Baby Dad and I watched "Shooter" last night. It has Mark Wahlberg in it who plays a sniper and the movie is well-rounded dopeness. Well, afterwards I knew predictably that Baby Dad was gonna have to get on Call of Duty 4 and pretend like he's shanking and sniping dudes.

Now, this reminds me of when I was a kid and my brother and I would watch 80's Jean-Claude Van Damme and right as the credits would begin to roll I would catch a glimpse of a 200 pound blur in my left peripheral. In a second my jugular would be attacked by a British Knight and I'd by on the floor in the fetal position. This would also apply to WWF. I'd be laying on the couch minding my business when I'd see my brother launching off the arm of the sofa, yelling "DDT!!!!!" and would get a good blow to the ribs and the wind knocked out of me. I was also an unwilling opponent in arm wrestling after every "Over the Top" viewing at our house. If we had a scorpion laying around, you best believe I wouldn't have a hand to type right now.

Why must guys do this? It seems to be a reflex and nothing even premeditated...just a primal instinct to internalize the violence and unleash it on the nearest innocent bystander.
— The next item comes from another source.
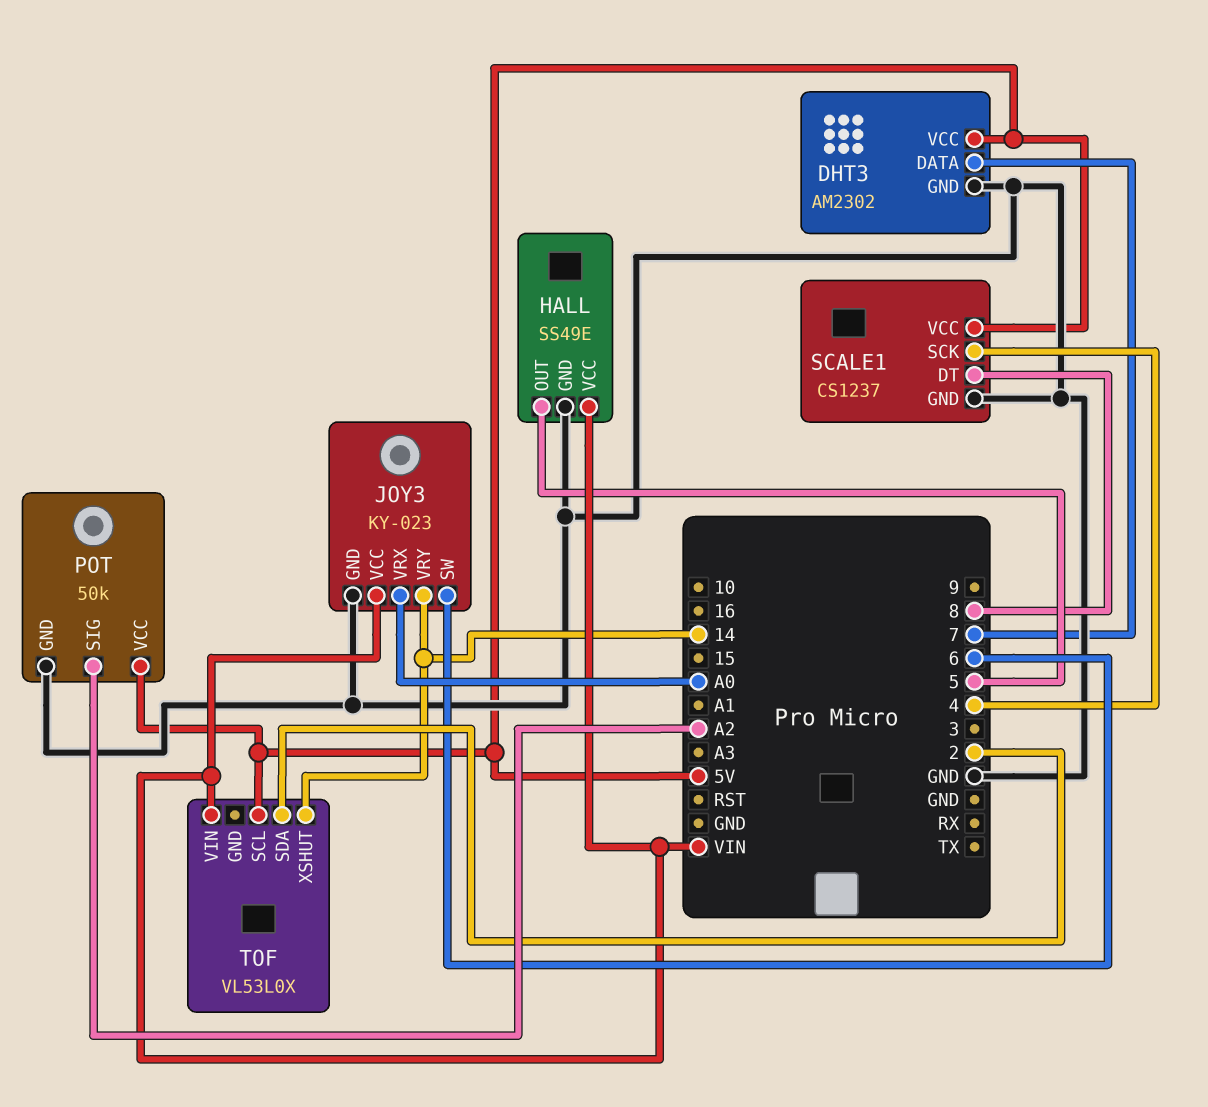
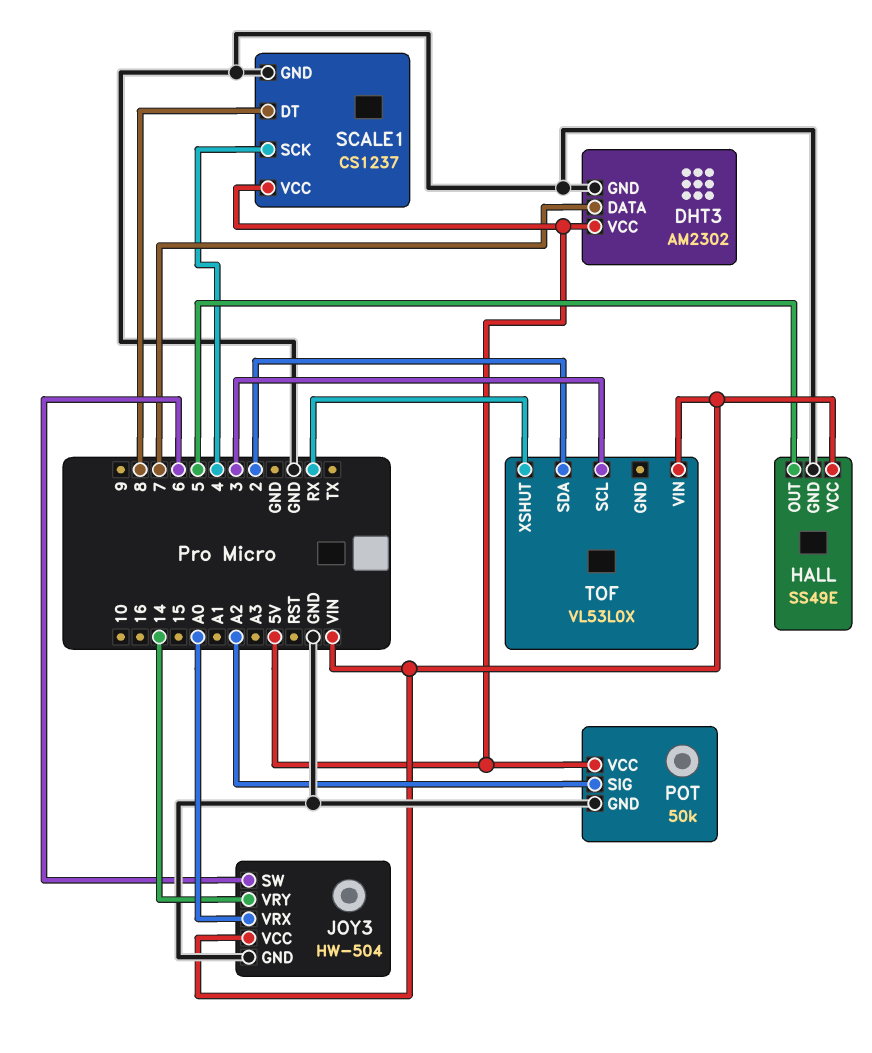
JOY3: KY-023 -> HW-504
TOF pin SCL: 5V -> 3
TOF pin XSHUT: 14 -> RX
Women are perfectly satisfied living vicariously and thinking "Oh, it would be nice to be so badass." Not boys...they've got something to prove in 10 minutes and then they're back to reality.

I expect some explanations....

-LC

1 comment:

Anonymous said...

I'm convinced I'm flat-chested because when I was young, my two older brothers would jump off the couch and land on me Jimmy Superfly Snuka style after watching WWF. My boobs ache just thinking about it...phantom pains.